On DePaul’s campus, the topic of condom distribution has been subject to debate as well. Yes, students with easy access to condoms would be more apt to make use of them. Still, considering DePaul’s identification with Catholicism, it will take a significant amount of time for the University to approve, let alone implement, such a program. Instead, we need to realize that a large portion of adulthood involves assuming some personal responsibility, and sexual health is no exception.
We invest considerable time and money in our education. Why not spend a little money on condoms and a little time learning about sexual responsibility? Still, it must be clear that this responsibility does not begin and end with the use of a condom. Even with consistent, correct condom usage, many young people are still victims of STDs, such as HPV. Many people contract this virus without symptoms, assuming that the absence of symptoms implies the absence of a problem. However, without treatment, women are significantly more prone to cervical cancer, and many females are unaware of this risk.

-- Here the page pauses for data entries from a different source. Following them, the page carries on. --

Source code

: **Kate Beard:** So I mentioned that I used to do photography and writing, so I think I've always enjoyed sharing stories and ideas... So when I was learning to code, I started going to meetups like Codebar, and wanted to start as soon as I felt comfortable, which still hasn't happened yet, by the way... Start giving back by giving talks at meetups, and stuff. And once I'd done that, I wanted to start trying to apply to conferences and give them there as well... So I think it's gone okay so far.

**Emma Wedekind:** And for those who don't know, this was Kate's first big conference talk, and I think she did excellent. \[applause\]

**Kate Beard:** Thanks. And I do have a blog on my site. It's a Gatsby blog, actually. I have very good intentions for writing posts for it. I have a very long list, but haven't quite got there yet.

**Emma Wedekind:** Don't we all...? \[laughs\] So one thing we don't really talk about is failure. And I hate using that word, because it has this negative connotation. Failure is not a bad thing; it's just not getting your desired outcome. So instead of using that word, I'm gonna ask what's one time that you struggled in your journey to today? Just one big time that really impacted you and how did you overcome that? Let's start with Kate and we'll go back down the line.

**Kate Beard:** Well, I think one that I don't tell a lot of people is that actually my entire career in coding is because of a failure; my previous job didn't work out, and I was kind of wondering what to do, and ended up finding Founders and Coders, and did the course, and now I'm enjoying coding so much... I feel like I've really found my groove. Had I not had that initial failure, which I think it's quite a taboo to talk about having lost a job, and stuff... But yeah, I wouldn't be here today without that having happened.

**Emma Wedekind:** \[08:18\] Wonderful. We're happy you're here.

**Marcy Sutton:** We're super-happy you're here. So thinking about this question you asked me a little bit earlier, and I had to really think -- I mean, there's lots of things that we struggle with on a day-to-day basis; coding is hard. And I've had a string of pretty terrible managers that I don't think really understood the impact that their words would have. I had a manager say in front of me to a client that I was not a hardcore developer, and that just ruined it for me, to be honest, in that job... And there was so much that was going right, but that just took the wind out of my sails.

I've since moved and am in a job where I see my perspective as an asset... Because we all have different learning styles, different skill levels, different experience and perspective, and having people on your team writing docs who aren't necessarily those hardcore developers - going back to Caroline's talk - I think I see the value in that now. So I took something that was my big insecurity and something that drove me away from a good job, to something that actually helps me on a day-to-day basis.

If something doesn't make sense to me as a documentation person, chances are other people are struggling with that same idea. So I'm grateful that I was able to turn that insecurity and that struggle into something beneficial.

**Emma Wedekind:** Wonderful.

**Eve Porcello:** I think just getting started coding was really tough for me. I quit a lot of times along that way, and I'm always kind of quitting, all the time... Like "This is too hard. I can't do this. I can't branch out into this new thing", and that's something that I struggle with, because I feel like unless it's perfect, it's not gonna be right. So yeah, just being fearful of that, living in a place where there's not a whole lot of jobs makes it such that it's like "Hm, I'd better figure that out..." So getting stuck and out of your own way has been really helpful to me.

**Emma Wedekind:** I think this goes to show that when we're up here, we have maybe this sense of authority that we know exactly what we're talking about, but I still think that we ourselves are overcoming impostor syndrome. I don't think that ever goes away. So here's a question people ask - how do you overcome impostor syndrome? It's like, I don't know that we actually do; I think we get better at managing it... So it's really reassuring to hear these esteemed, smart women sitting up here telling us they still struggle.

Considering the average time a DePaul student spends reading, studying, or writing papers, why not direct a portion of that time to gaining an understanding about various responsibilities associated with adulthood?
Recently, a councilman in the Columbian city of Tulua proposed a law requiring men above age fourteen to carry a condom, or receive a $180 fine. Like DePaul, I doubt that Columbia’s predominantly Catholic culture will support this legislation. Still, the thought of a pro-condom-police-brigade on DePaul’s campus, really brings a smile to my face. When I ponder who could potentially play a similar contraceptive-enforcement-role on DePaul’s campus, one person clearly comes to mind: my mother. She would fly through the quad like a super hero, filling my peers’ heads with safe sexual knowledge, and their pockets with condoms.
From considering my mother’s expertise, I must admit that I have reaped benefits far beyond the uterus poster presently on display in my Sanctuary town home. Now, I can appreciate the humor associated with her career and simply say: “Yeah, my mother knows all about gonorrhea. What does your mom know?”